(PROVIDED ENTRIES Opens)

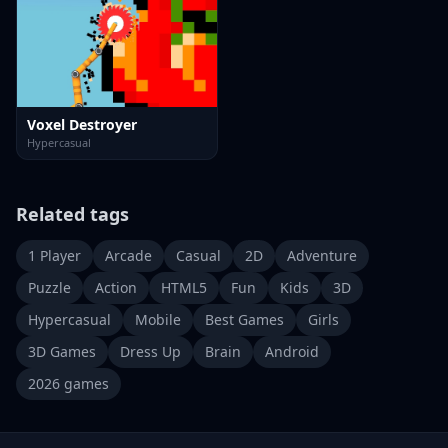
Voxel Destroyer
Hypercasual
Related tags
1 Player
Arcade
Casual
2D
Adventure
Puzzle
Action
HTML5
Fun
Kids
3D
Hypercasual
Mobile
Best Games
Girls
3D Games
Dress Up
Brain
Android
2026 games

(PROVIDED ENTRIES Closes)

TASK ITEM: Could you transcribe all of the data exactly, keeping every picture out of the copy?

WRITTEN ANSWER:
Voxel Destroyer
Hypercasual
Related tags
1 Player
Arcade
Casual
2D
Adventure
Puzzle
Action
HTML5
Fun
Kids
3D
Hypercasual
Mobile
Best Games
Girls
3D Games
Dress Up
Brain
Android
2026 games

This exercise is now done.